Sandro Botticelli paintings are among the best known Renaissance paintings, and showcase the skills of one of the most brilliant masters of line in the history of art.

Likely self-portrait of Sandro Botticelli, from his Adoration of the Magi, 1475. 

Botticelli’s given name was Alessandro di Mariano Filipepi.  After his oldest brother became successful selling barrels of merchandise, all the brothers were nicknamed “Botticelli”, or “little barrels”.  When Sandro excelled in drawing, his father apprenticed him to Fra Filippo Lippi (ca. 1406-1469), one of the most highly regarded Renaissance painters in fresco.  It is likely from him that Botticelli learned his appreciation for and mastery of line.

Botticelli soon surpassed Fra Filippo Lippi in reputation (assisted by the friar Lippi himself, who was banished from his order in 1456 after impregnating a nun). During the 1470s, Sandro Botticelli established his own workshop and found an incomparable patron in the powerful Medici family, who ruled Florence from 1434 to 1737 and adored Botticelli paintings.

It was for a Medici wedding – that of Lorenzo di Piero Francesco de Medici (1463-1503) – that Sandro Botticelli created Primavera.  Although the exact meaning of Primavera continues to perplex art history scholars, its mythological characters convey all the promise inherent in a wedding:

 

  • Botticelli places Venus, the goddess of fertility and beauty, slightly off center with her head silhouetted in a halo of sky and trees; she wears a headdress typical of a married Florentine woman.  On the left are Venus’s attendants, the Three Graces, whose draping, feathery dresses flaunts Botticelli’s facility with line: look how brilliantly the Graces’ legs are shown through the sheer fabric. Above the Three Graces, Cupid, the son of Venus, teasingly aims his bow; note his characteristic blindfold.  Yep, love was blind in Renaissance art, too!

Sandro Botticelli. Primavera, c. 1482. Tempera on wood panel, 6’8″ by 10’4″. Galleria degli Uffizi, Florence.

  • On the left is the god Mercury, identified by his characteristic winged boots and caduceus, a staff entwined with snakes that he uses here to prevent clouds from drifting into Venus’ paradise.  The caduceus, also a symbol for doctors, is a nod to the Medicis, whose surname means “doctor”.  The month of this wedding, May, comes from the name of Mercury’s mother, the nymph Maia. 
  • On the right, the wind god, Zephyr, is pursuing a nymph whom he converts into Flora, goddess of springtime. In a floral gown, she strolls on a carpet of flowers in a reference to Florence, the “City of Flowers”. The forest canopy is dense with bright orange fruit, which Fred Kleiner notes is called “mela medica”, or medicinal apples; inclusion of this fruit reinforces that this is a Medici commission.

Although Botticelli was one of the leading Renaissance painters, Botticelli paintings grew nearly obscure shortly after his death in 1510.
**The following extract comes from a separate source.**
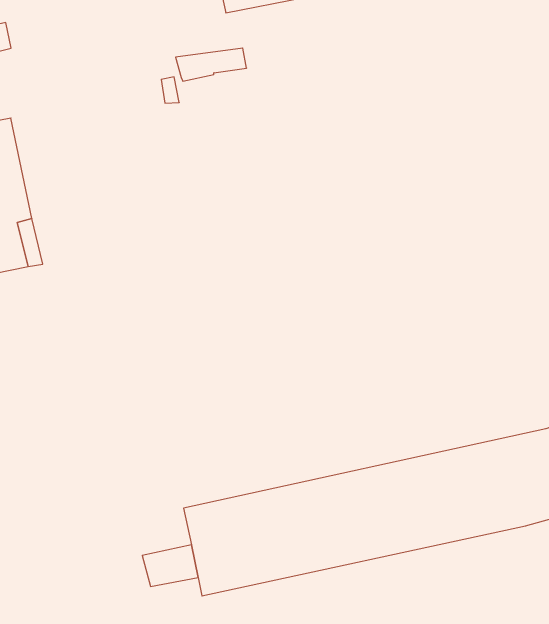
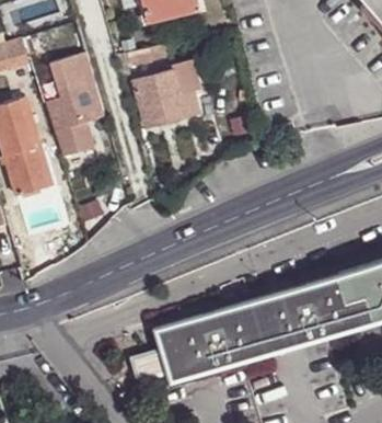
building: none -> [45,55,104,159]
building: none -> [131,65,199,129]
First, Botticelli fell under the influence of Fra Girolamo Savonarola (1452-1498)a Dominican monk whose impassioned sermons for salvation and against worldliness persuaded many Florentines to “repent”.  This repentance included voluntarily burning one’s books and artwork.  The infamous Bonfire of the Vanities in 1497 tragically contained early Botticelli paintings among other Renaissance art and treasures.  

Secondly, Sandro Botticelli was still working when the second generation of Renaissance painters appeared. Among these were Leonardo da Vinci (1452-1519) and Michelangelo (1475-1564), whose accomplishments eclipsed Botticelli’s (and nearly every one else’s). It wasn’t until centuries later that Sandro Botticelli was rediscovered by, among others, Jean-Auguste-Dominque Ingres and the Pre-Raphaelites.  

Girolamo Savonarola by Fra Bartolomeo, c. 1498.